On Thursday of last week, as part of our Chapel Visuals class, we dyed silk scarves in vats of liquids made out of natural materials: black beans, turmeric, and turmeric with iron water (created by soaking rusty nails in water and vinegar). I wrote this blog post about it.
We left the silk scarves soaking in the liquid. My teacher took the vats home, left them soaking until Monday, and then hung them up to dry in her basement studio. She brought them all to campus yesterday morning, and she strung twine between some of the trees in the courtyard of our seminary campus.
Then we pinned the scarves on the lines. Our goal was to complete this task before chapel, and we were successful.
It was the perfect day for this installation: there was a breeze which kept the scarves fluttering, but it wasn't the kind of breeze that would rip them from the lines or flip them around.
I was intrigued by the ways that the scarves were both so similar and yet so different, even though we had all used similar techniques: the same choice of dyes, the rubber bands to hold it all together in the vats of dye.
I loved the way they resembled prayer flags as they fluttered in the breeze.

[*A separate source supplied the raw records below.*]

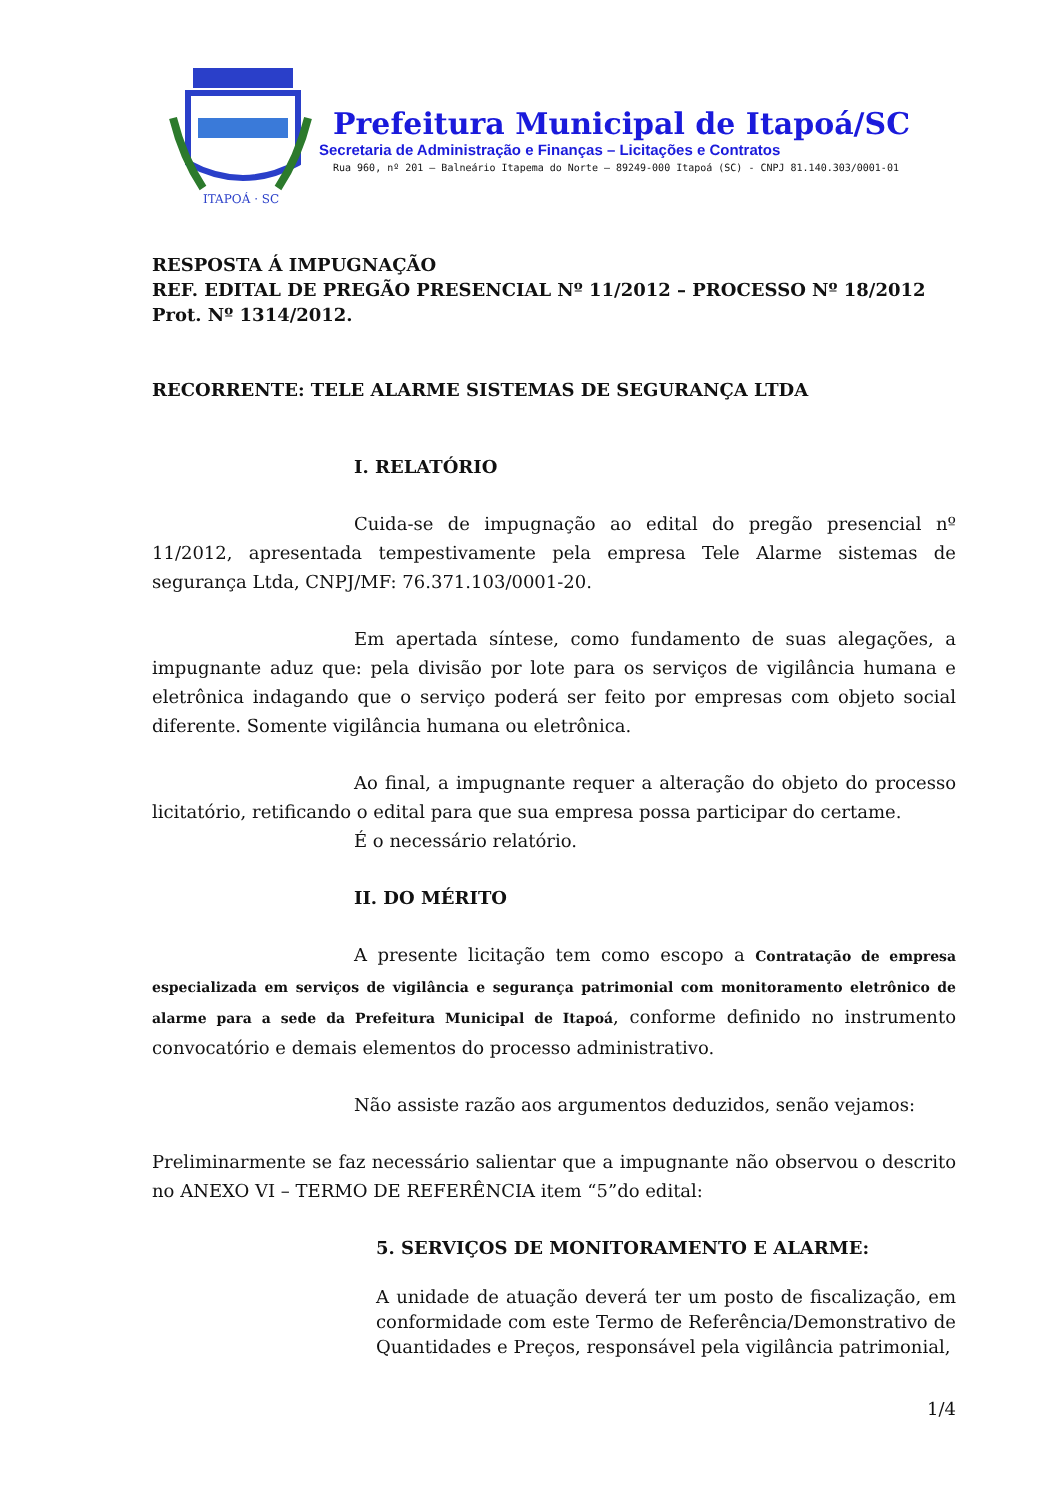ITAPOÁ · SC
Prefeitura Municipal de Itapoá/SC
Secretaria de Administração e Finanças – Licitações e Contratos
Rua 960, nº 201 – Balneário Itapema do Norte – 89249-000 Itapoá (SC) - CNPJ 81.140.303/0001-01
RESPOSTA Á IMPUGNAÇÃO
REF. EDITAL DE PREGÃO PRESENCIAL Nº 11/2012 – PROCESSO Nº 18/2012
Prot. Nº 1314/2012.
RECORRENTE: TELE ALARME SISTEMAS DE SEGURANÇA LTDA
I. RELATÓRIO
Cuida-se de impugnação ao edital do pregão presencial nº 11/2012, apresentada tempestivamente pela empresa Tele Alarme sistemas de segurança Ltda, CNPJ/MF: 76.371.103/0001-20.
Em apertada síntese, como fundamento de suas alegações, a impugnante aduz que: pela divisão por lote para os serviços de vigilância humana e eletrônica indagando que o serviço poderá ser feito por empresas com objeto social diferente. Somente vigilância humana ou eletrônica.
Ao final, a impugnante requer a alteração do objeto do processo licitatório, retificando o edital para que sua empresa possa participar do certame.
É o necessário relatório.
II. DO MÉRITO
A presente licitação tem como escopo a Contratação de empresa especializada em serviços de vigilância e segurança patrimonial com monitoramento eletrônico de alarme para a sede da Prefeitura Municipal de Itapoá, conforme definido no instrumento convocatório e demais elementos do processo administrativo.
Não assiste razão aos argumentos deduzidos, senão vejamos:
Preliminarmente se faz necessário salientar que a impugnante não observou o descrito no ANEXO VI – TERMO DE REFERÊNCIA item “5”do edital:
5. SERVIÇOS DE MONITORAMENTO E ALARME:
A unidade de atuação deverá ter um posto de fiscalização, em conformidade com este Termo de Referência/Demonstrativo de Quantidades e Preços, responsável pela vigilância patrimonial,
1/4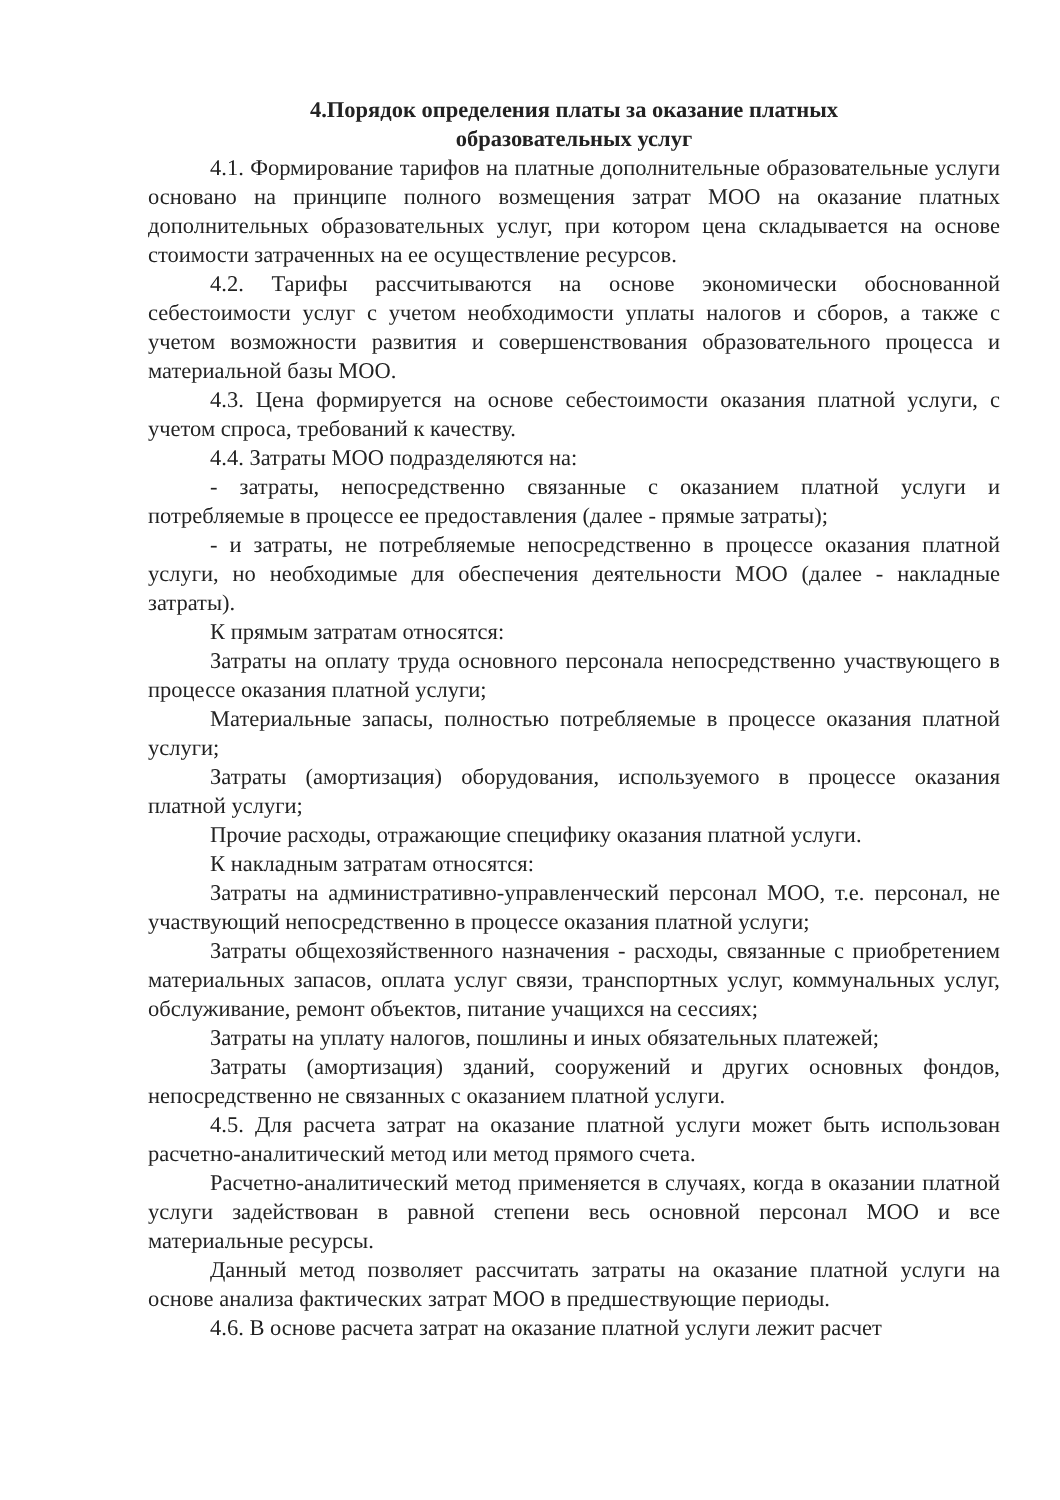4.Порядок определения платы за оказание платных
образовательных услуг
4.1. Формирование тарифов на платные дополнительные образовательные услуги основано на принципе полного возмещения затрат МОО на оказание платных дополнительных образовательных услуг, при котором цена складывается на основе стоимости затраченных на ее осуществление ресурсов.
4.2. Тарифы рассчитываются на основе экономически обоснованной себестоимости услуг с учетом необходимости уплаты налогов и сборов, а также с учетом возможности развития и совершенствования образовательного процесса и материальной базы МОО.
4.3. Цена формируется на основе себестоимости оказания платной услуги, с учетом спроса, требований к качеству.
4.4. Затраты МОО подразделяются на:
- затраты, непосредственно связанные с оказанием платной услуги и потребляемые в процессе ее предоставления (далее - прямые затраты);
- и затраты, не потребляемые непосредственно в процессе оказания платной услуги, но необходимые для обеспечения деятельности МОО (далее - накладные затраты).
К прямым затратам относятся:
Затраты на оплату труда основного персонала непосредственно участвующего в процессе оказания платной услуги;
Материальные запасы, полностью потребляемые в процессе оказания платной услуги;
Затраты (амортизация) оборудования, используемого в процессе оказания платной услуги;
Прочие расходы, отражающие специфику оказания платной услуги.
К накладным затратам относятся:
Затраты на административно-управленческий персонал МОО, т.е. персонал, не участвующий непосредственно в процессе оказания платной услуги;
Затраты общехозяйственного назначения - расходы, связанные с приобретением материальных запасов, оплата услуг связи, транспортных услуг, коммунальных услуг, обслуживание, ремонт объектов, питание учащихся на сессиях;
Затраты на уплату налогов, пошлины и иных обязательных платежей;
Затраты (амортизация) зданий, сооружений и других основных фондов, непосредственно не связанных с оказанием платной услуги.
4.5. Для расчета затрат на оказание платной услуги может быть использован расчетно-аналитический метод или метод прямого счета.
Расчетно-аналитический метод применяется в случаях, когда в оказании платной услуги задействован в равной степени весь основной персонал МОО и все материальные ресурсы.
Данный метод позволяет рассчитать затраты на оказание платной услуги на основе анализа фактических затрат МОО в предшествующие периоды.
4.6. В основе расчета затрат на оказание платной услуги лежит расчет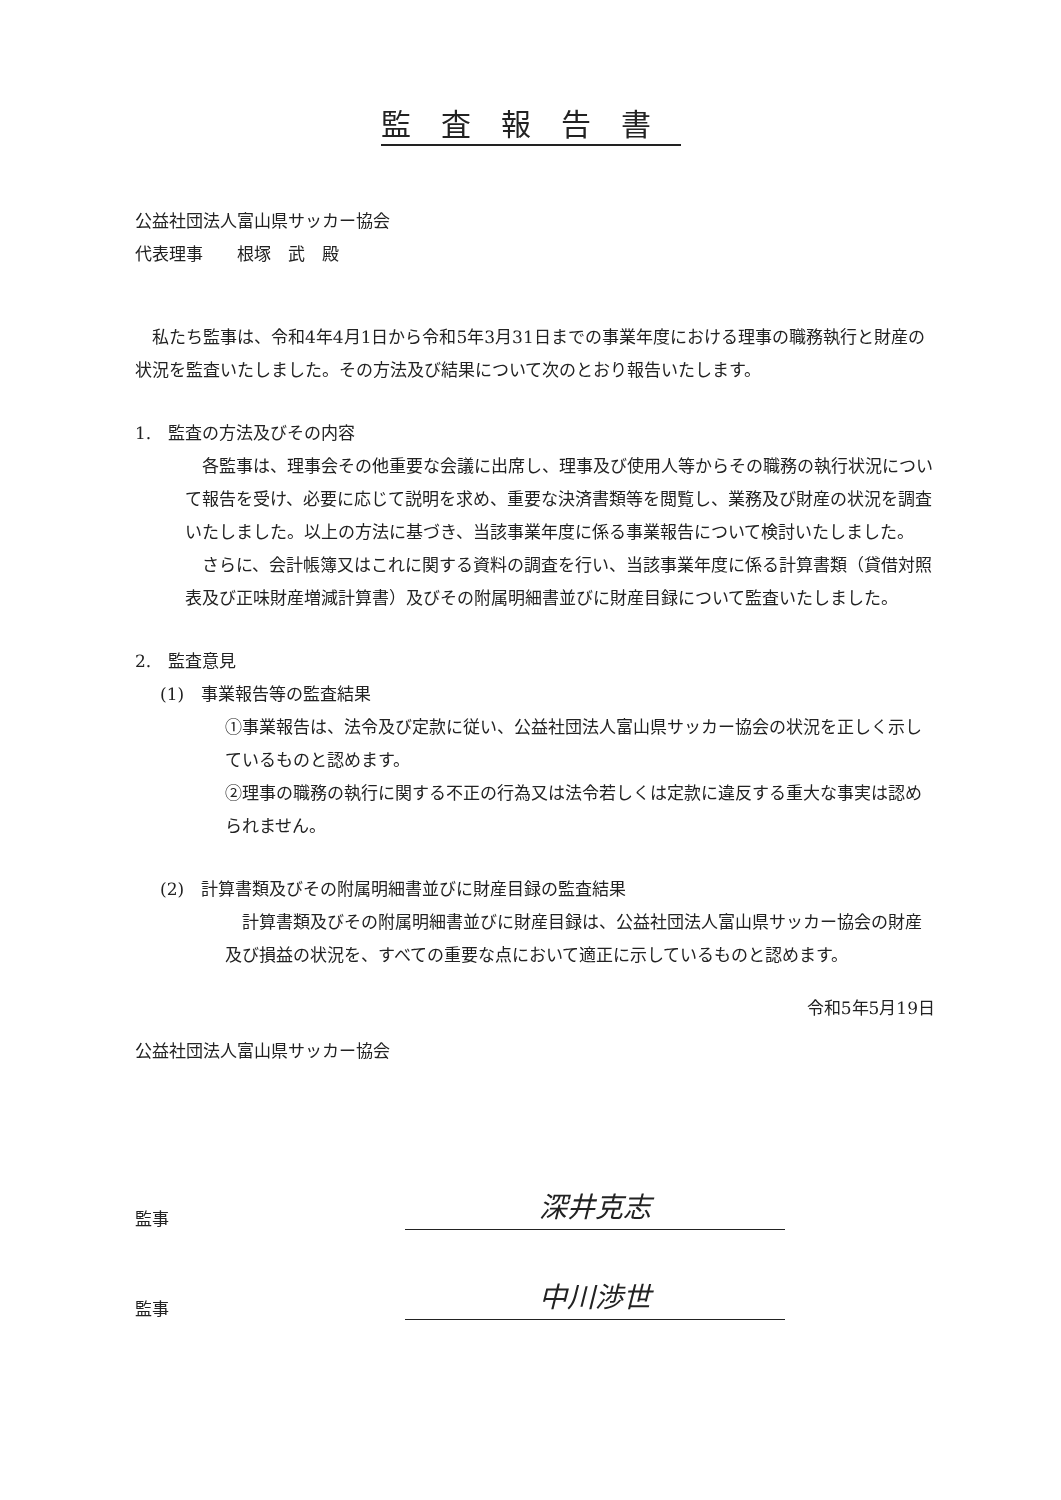監査報告書
公益社団法人富山県サッカー協会
代表理事　　根塚　武　殿
　私たち監事は、令和4年4月1日から令和5年3月31日までの事業年度における理事の職務執行と財産の状況を監査いたしました。その方法及び結果について次のとおり報告いたします。
1.　監査の方法及びその内容
　各監事は、理事会その他重要な会議に出席し、理事及び使用人等からその職務の執行状況について報告を受け、必要に応じて説明を求め、重要な決済書類等を閲覧し、業務及び財産の状況を調査いたしました。以上の方法に基づき、当該事業年度に係る事業報告について検討いたしました。
　さらに、会計帳簿又はこれに関する資料の調査を行い、当該事業年度に係る計算書類（貸借対照表及び正味財産増減計算書）及びその附属明細書並びに財産目録について監査いたしました。
2.　監査意見
(1)　事業報告等の監査結果
①事業報告は、法令及び定款に従い、公益社団法人富山県サッカー協会の状況を正しく示しているものと認めます。
②理事の職務の執行に関する不正の行為又は法令若しくは定款に違反する重大な事実は認められません。
(2)　計算書類及びその附属明細書並びに財産目録の監査結果
　計算書類及びその附属明細書並びに財産目録は、公益社団法人富山県サッカー協会の財産及び損益の状況を、すべての重要な点において適正に示しているものと認めます。
令和5年5月19日
公益社団法人富山県サッカー協会
監事
深井克志
監事
中川渉世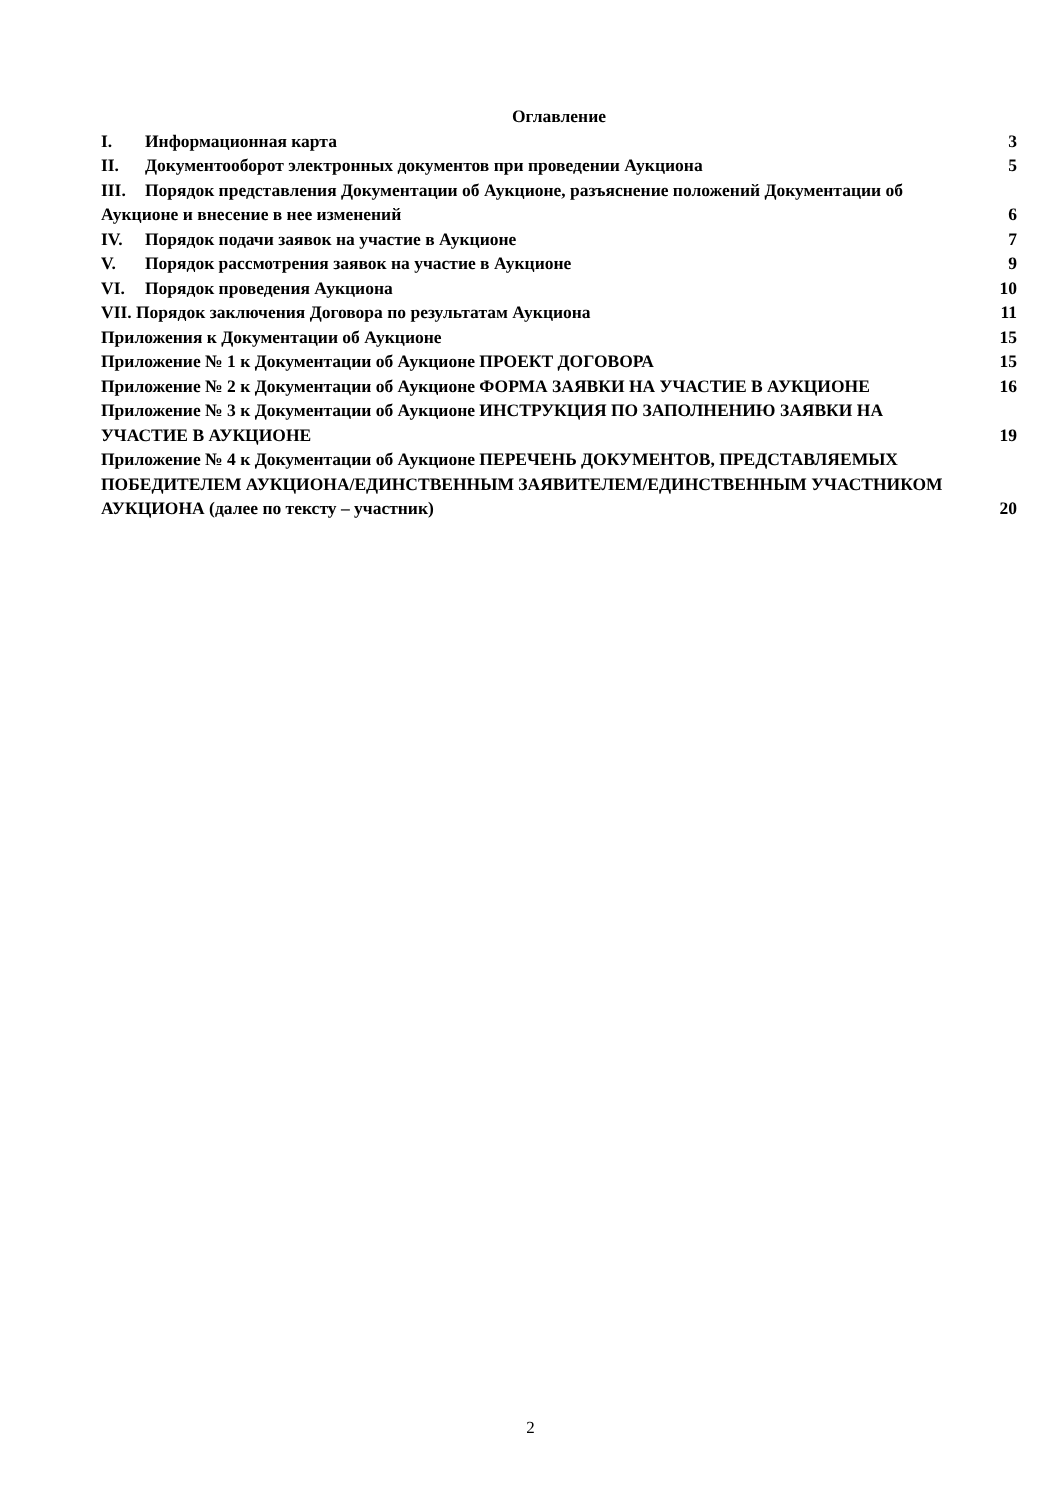Оглавление
I. Информационная карта 3
II. Документооборот электронных документов при проведении Аукциона 5
III. Порядок представления Документации об Аукционе, разъяснение положений Документации об Аукционе и внесение в нее изменений 6
IV. Порядок подачи заявок на участие в Аукционе 7
V. Порядок рассмотрения заявок на участие в Аукционе 9
VI. Порядок проведения Аукциона 10
VII. Порядок заключения Договора по результатам Аукциона 11
Приложения к Документации об Аукционе 15
Приложение № 1 к Документации об Аукционе ПРОЕКТ ДОГОВОРА 15
Приложение № 2 к Документации об Аукционе ФОРМА ЗАЯВКИ НА УЧАСТИЕ В АУКЦИОНЕ 16
Приложение № 3 к Документации об Аукционе ИНСТРУКЦИЯ ПО ЗАПОЛНЕНИЮ ЗАЯВКИ НА УЧАСТИЕ В АУКЦИОНЕ 19
Приложение № 4 к Документации об Аукционе ПЕРЕЧЕНЬ ДОКУМЕНТОВ, ПРЕДСТАВЛЯЕМЫХ ПОБЕДИТЕЛЕМ АУКЦИОНА/ЕДИНСТВЕННЫМ ЗАЯВИТЕЛЕМ/ЕДИНСТВЕННЫМ УЧАСТНИКОМ АУКЦИОНА (далее по тексту – участник) 20
2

Someone else took this picture of the courtyard from above, from a second floor window:
I am intrigued by how something relatively simple transformed the outdoor space, and the potential to impact the indoor space. For example, people have this kind of encounter as they approach the chapel--our chapel has only the one way through the courtyard to it (for most of us who don't have keys to the other doors of the building that are kept locked), so people had to walk by the scarves--what would happen if the worship service built on what they encountered on their way to the chapel?
That's not what happened yesterday; we just had a regular chapel service. But the potential is there, and I want to remember it.
I did something slightly different with the scarves that I dyed, but this blog post is getting a bit long. Tomorrow I'll write about how I used other botanicals with my scarves to get a different effect. Today I'll remember the beauty of them as they fluttered in the chilly April breeze.